Side-effects worth knowing about, all transient (restored on return, even on a raise inside the pump):

  • The caller's :echo opt is flipped to false. iex's line editing (history, completion, ^A/^E, etc.) is bypassed for the duration — bytes go to the workload, not the iex readline. Expected; the workload's own shell does its editing on the other side of the PTY.
  • Window-size updates lag by up to :winsize_poll_ms (default 250). Fine for shells; barely noticeable even mid-vim.

Caveat: the SSH transport keeps the line-discipline of the user's local terminal (your local ssh client puts your local terminal in raw mode by default; if it didn't, no amount of BEAM-side wrangling would deliver per-keystroke input). All observed nerves_ssh paths are fine here.

Owner requirement

attach/2 must be called from the process that owns session — the pid that received {:linx_process, :ready, _} when the session was spawned. The pump waits for {:linx_process, :pty_out, _} events in the calling process's mailbox; if they go elsewhere it blocks forever. The owner defaults to the caller of spawn/1, so the natural case ("spawn and attach from the same place") works without thought.

Restore is unconditional

The byte pump runs in the calling process and blocks until the workload terminates.
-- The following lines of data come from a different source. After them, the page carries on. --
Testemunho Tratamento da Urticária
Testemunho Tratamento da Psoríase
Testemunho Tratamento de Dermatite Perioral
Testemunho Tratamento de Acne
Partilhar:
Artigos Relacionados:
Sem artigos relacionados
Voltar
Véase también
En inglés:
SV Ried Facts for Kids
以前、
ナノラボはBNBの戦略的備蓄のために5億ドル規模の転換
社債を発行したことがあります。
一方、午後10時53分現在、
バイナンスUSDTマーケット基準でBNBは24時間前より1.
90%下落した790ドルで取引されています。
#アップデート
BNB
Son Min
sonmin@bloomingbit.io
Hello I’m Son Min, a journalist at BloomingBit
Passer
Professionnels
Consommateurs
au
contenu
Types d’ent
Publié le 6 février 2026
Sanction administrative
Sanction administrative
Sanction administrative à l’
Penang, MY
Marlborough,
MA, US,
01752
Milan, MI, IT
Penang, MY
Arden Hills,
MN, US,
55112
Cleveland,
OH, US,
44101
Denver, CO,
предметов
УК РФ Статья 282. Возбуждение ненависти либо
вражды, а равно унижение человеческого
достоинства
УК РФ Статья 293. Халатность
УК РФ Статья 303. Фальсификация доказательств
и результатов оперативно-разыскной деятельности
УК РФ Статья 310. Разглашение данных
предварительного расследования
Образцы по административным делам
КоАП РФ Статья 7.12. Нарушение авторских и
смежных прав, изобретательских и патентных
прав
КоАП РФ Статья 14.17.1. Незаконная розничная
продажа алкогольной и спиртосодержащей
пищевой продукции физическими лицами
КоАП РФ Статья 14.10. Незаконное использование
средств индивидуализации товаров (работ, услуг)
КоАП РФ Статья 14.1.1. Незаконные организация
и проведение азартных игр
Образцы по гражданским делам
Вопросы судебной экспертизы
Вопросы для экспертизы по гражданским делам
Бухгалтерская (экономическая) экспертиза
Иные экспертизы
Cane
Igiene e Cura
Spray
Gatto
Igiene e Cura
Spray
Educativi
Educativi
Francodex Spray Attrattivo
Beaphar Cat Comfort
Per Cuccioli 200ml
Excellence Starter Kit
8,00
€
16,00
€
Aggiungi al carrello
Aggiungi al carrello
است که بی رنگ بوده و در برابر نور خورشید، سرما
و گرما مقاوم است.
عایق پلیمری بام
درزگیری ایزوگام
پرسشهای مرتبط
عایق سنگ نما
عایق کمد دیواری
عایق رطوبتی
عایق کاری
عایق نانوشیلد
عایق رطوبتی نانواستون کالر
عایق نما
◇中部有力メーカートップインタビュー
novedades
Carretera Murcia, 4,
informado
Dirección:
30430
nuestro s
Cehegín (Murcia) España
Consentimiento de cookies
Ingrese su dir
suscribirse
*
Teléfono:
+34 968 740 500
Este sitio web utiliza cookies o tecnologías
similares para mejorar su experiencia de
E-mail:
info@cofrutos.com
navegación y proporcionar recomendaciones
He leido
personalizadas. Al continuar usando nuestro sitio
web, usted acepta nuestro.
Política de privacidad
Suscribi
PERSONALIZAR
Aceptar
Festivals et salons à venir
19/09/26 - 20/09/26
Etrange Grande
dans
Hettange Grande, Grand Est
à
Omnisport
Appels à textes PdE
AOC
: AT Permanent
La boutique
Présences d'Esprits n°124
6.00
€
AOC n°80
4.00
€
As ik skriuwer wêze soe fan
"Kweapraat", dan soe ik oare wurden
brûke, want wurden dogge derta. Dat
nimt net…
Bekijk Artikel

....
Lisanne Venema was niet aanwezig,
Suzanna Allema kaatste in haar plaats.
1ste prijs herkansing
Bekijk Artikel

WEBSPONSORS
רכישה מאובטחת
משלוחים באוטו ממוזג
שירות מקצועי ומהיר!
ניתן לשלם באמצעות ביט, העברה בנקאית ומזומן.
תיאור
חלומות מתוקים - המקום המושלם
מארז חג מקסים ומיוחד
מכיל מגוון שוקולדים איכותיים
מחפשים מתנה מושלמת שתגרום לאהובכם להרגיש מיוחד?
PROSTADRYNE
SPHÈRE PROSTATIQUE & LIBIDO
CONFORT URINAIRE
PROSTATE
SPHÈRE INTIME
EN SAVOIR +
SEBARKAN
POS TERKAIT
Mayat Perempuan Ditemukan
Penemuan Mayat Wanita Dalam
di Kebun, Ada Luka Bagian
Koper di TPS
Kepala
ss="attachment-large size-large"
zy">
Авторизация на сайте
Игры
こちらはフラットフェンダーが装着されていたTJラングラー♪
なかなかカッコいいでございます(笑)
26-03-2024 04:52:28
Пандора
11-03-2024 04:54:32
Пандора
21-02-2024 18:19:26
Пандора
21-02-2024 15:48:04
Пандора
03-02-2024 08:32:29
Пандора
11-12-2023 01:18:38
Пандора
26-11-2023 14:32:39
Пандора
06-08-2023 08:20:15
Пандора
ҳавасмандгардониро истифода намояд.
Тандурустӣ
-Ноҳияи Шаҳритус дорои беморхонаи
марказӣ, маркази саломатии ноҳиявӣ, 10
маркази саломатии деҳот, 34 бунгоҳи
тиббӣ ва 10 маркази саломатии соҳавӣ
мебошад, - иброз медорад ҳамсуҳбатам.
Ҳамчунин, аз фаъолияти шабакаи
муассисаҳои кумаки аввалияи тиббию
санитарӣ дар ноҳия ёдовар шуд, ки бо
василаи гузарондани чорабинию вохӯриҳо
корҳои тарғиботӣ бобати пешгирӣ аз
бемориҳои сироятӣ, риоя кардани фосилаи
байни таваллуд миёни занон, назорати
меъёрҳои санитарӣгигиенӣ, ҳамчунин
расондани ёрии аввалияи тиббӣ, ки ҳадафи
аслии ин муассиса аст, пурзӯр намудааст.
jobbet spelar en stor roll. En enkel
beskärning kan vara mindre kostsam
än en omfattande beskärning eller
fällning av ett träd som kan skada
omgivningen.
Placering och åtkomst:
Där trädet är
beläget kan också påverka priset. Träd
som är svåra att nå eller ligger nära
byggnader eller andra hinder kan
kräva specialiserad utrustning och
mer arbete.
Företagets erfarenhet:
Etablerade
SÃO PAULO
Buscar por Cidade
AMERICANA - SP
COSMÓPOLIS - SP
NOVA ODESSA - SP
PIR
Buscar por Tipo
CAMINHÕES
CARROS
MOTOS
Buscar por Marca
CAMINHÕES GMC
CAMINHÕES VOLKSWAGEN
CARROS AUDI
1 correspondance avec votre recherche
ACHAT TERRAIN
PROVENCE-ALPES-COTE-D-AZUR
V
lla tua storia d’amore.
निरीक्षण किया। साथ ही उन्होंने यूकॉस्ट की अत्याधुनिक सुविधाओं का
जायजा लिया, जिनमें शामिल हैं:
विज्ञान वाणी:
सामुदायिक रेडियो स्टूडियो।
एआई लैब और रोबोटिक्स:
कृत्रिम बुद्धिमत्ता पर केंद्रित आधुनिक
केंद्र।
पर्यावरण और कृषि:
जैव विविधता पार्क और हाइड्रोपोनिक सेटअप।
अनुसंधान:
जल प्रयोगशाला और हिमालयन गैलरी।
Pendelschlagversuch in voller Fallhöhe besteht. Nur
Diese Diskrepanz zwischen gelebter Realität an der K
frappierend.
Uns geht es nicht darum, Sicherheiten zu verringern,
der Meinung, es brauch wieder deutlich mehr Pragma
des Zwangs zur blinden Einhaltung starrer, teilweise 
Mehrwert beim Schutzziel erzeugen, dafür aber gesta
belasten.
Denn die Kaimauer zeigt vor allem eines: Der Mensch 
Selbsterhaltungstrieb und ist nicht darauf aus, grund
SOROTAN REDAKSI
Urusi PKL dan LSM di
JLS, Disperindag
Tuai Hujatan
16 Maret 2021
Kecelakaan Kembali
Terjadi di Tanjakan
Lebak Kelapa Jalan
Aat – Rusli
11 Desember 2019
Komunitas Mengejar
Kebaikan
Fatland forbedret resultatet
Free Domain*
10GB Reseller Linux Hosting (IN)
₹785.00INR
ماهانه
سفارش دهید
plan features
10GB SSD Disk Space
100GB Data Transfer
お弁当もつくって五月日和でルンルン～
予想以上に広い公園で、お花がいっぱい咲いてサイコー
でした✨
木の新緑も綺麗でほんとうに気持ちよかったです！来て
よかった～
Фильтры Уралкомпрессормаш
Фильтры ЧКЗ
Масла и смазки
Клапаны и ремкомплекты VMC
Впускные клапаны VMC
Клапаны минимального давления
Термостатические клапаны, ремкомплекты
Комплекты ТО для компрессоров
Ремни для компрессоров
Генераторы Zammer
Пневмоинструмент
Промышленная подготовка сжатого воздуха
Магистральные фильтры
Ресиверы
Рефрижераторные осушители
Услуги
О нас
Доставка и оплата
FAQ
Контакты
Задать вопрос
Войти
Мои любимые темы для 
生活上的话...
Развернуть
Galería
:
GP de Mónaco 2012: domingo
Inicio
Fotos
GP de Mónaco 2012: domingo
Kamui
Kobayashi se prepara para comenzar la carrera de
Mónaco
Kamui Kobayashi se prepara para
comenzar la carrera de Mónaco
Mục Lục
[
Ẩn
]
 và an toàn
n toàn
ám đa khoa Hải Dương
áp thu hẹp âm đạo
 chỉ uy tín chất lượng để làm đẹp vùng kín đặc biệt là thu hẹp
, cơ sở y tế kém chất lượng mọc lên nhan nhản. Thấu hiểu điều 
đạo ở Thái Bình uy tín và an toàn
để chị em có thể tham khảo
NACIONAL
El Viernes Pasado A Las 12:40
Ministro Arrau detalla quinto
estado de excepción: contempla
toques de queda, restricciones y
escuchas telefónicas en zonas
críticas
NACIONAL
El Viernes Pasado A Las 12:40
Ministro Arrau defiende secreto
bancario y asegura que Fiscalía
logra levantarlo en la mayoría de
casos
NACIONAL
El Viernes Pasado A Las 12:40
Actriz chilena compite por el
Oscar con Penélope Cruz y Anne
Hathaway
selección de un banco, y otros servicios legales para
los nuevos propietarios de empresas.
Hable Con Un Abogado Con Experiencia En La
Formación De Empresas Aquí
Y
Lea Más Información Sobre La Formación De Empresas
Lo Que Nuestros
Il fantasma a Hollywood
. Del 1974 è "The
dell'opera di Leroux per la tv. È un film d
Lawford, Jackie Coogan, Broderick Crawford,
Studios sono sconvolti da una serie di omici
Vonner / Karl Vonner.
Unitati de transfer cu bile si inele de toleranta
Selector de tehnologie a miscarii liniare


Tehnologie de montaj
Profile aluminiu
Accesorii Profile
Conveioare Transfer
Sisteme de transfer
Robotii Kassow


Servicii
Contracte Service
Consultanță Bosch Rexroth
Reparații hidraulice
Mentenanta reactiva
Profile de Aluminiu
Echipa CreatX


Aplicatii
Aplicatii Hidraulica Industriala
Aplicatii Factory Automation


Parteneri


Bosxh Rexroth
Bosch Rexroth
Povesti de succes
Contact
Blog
The caller's terminal is restored unconditionally via try/after, even on a crash inside the loop, so a wedged terminal is structurally impossible.

format_error(other)

@spec format_error(term()) :: binary()

Returns a human-readable description for error atoms Linx.Tty returns. Currently covers :no_local_tty (the local-tty guard's refusal); falls back to inspect/1 for any other shape so it can be safely chained at error sites without losing information.

open_controlling_raw()

@spec open_controlling_raw() :: {:ok, fd(), Linx.Tty.Saved.t()} | {:error, term()}

Opens /dev/tty and switches it to raw mode (cfmakeraw(3)), saving the current termios so it can be restored later.

Returns {:ok, fd, saved} on success — fd for wrapping with :erlang.open_port({:fd, fd, fd}, [...]), saved for restore_and_close/2. {:error, %Linx.Tty.Error{}} covers the failure paths (operation is one of :open, :tcgetattr, :tcsetattr); the most common case — BEAM without a controlling terminal — surfaces as {:error, %Linx.Tty.Error{operation: :open, errno: :enxio}}.

Pair every successful call with restore_and_close/2 (idiomatically in a try/after) so the user's terminal can never be left stuck in raw mode.

restore_and_close(fd, saved)

@spec restore_and_close(fd(), Linx.Tty.Saved.t()) :: :ok | {:error, term()}

Restores the saved termios on fd and closes the fd.

Symmetric finaliser for open_controlling_raw/0. Idempotent against already-closed fds — calling it twice (e.g. once explicitly, then again from an outer try/after) is safe.

set_window_size(fd, window_size)

@spec set_window_size(fd(), Linx.Tty.WindowSize.t()) :: :ok | {:error, term()}

Sets the window size of the terminal named by fd (ioctl(TIOCSWINSZ)).

The common path for setting the workload's window size goes through the agent — Linx.Process.pty_set_winsize/2. This verb is for the rare case of mutating a tty fd held directly by the caller.

version()

@spec version() :: binary()

Returns the linx_tty NIF identifier string — sanity that the native library loaded and its ABI is reachable.

window_size(fd)

@spec window_size(fd()) :: {:ok, Linx.Tty.WindowSize.t()} | {:error, term()}

Returns the current window size of the terminal named by fd (ioctl(TIOCGWINSZ)).